Lines in the entries below where the word "PATCH" shows up should each be copied.

(Supplied records)

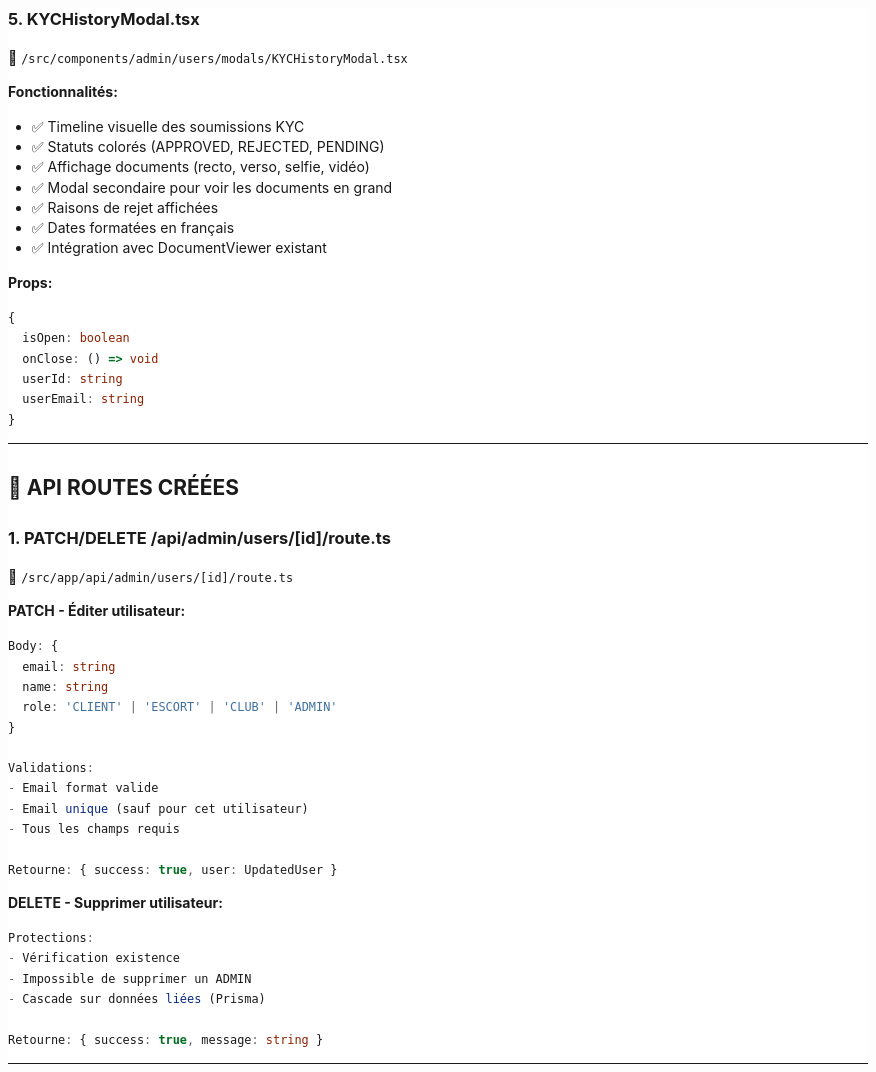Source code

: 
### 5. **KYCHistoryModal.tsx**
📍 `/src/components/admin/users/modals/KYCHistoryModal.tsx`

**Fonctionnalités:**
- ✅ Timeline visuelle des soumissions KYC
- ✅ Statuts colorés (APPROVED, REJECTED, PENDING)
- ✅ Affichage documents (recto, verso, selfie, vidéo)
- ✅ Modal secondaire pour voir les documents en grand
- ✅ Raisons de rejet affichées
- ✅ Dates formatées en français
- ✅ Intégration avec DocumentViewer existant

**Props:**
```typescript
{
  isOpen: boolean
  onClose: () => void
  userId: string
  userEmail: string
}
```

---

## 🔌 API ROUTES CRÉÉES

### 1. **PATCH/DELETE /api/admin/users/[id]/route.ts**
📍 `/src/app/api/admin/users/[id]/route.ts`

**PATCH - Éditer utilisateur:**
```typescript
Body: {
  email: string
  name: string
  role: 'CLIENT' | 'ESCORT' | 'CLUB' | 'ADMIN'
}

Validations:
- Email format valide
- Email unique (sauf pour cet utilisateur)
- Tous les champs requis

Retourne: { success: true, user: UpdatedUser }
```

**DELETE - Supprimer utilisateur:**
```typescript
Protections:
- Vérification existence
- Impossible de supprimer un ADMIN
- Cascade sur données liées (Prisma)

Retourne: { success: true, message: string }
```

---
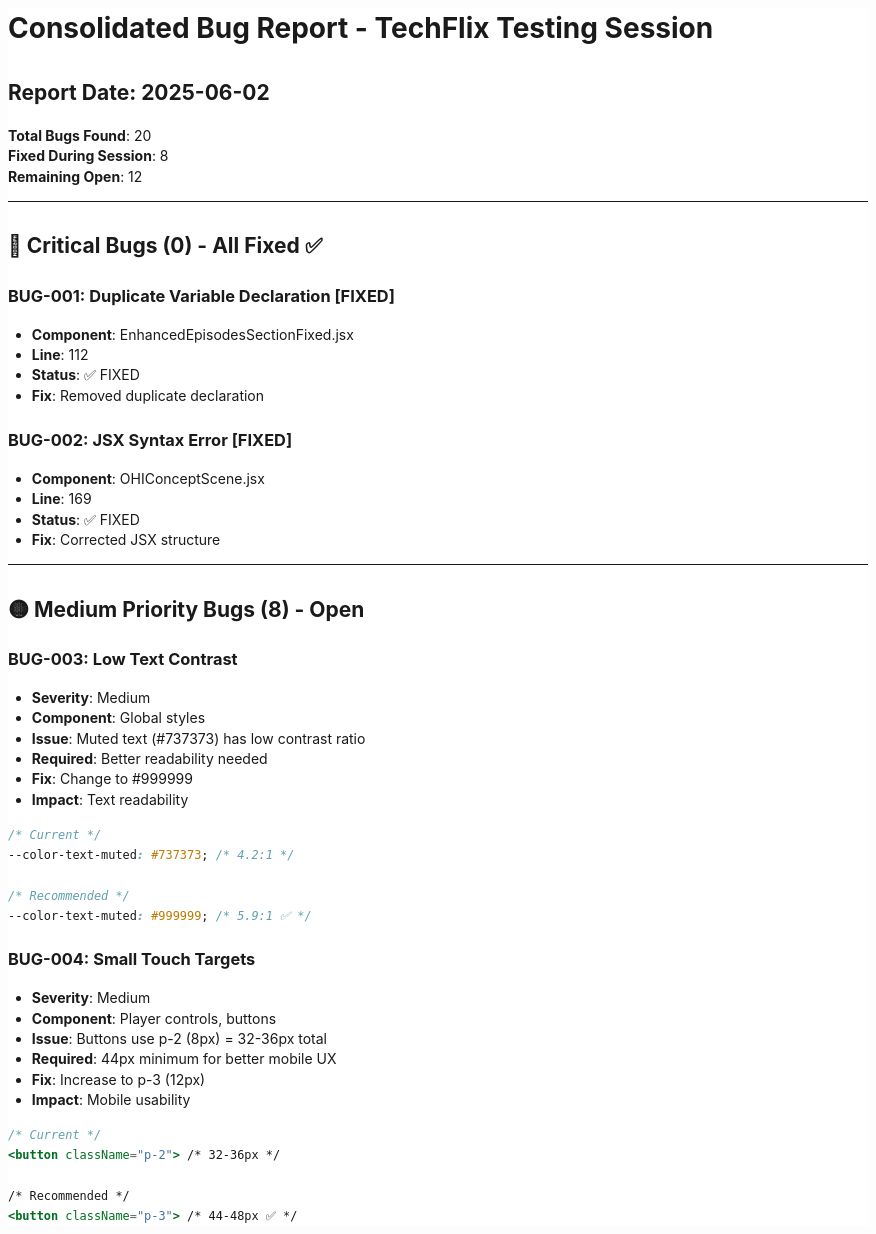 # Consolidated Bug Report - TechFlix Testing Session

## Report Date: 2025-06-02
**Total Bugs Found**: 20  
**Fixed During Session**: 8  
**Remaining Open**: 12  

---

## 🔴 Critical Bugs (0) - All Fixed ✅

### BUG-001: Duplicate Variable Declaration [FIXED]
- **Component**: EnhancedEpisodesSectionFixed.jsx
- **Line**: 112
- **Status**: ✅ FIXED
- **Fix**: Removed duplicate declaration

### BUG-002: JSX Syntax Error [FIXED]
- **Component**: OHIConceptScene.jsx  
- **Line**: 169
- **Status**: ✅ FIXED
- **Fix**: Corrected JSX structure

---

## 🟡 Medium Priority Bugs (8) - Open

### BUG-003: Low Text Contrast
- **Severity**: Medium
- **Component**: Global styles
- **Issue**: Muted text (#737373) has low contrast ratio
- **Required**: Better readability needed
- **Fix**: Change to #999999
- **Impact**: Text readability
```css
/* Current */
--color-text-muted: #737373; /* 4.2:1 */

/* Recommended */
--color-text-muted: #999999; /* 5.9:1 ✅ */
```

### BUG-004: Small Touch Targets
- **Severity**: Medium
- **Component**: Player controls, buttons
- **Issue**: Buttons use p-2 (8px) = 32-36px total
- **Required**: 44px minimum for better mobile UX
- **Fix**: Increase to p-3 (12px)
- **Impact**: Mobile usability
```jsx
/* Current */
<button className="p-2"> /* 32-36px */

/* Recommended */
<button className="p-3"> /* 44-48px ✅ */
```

(End Supplied records)

- [Result below]
### 1. **PATCH/DELETE /api/admin/users/[id]/route.ts**
**PATCH - Éditer utilisateur:**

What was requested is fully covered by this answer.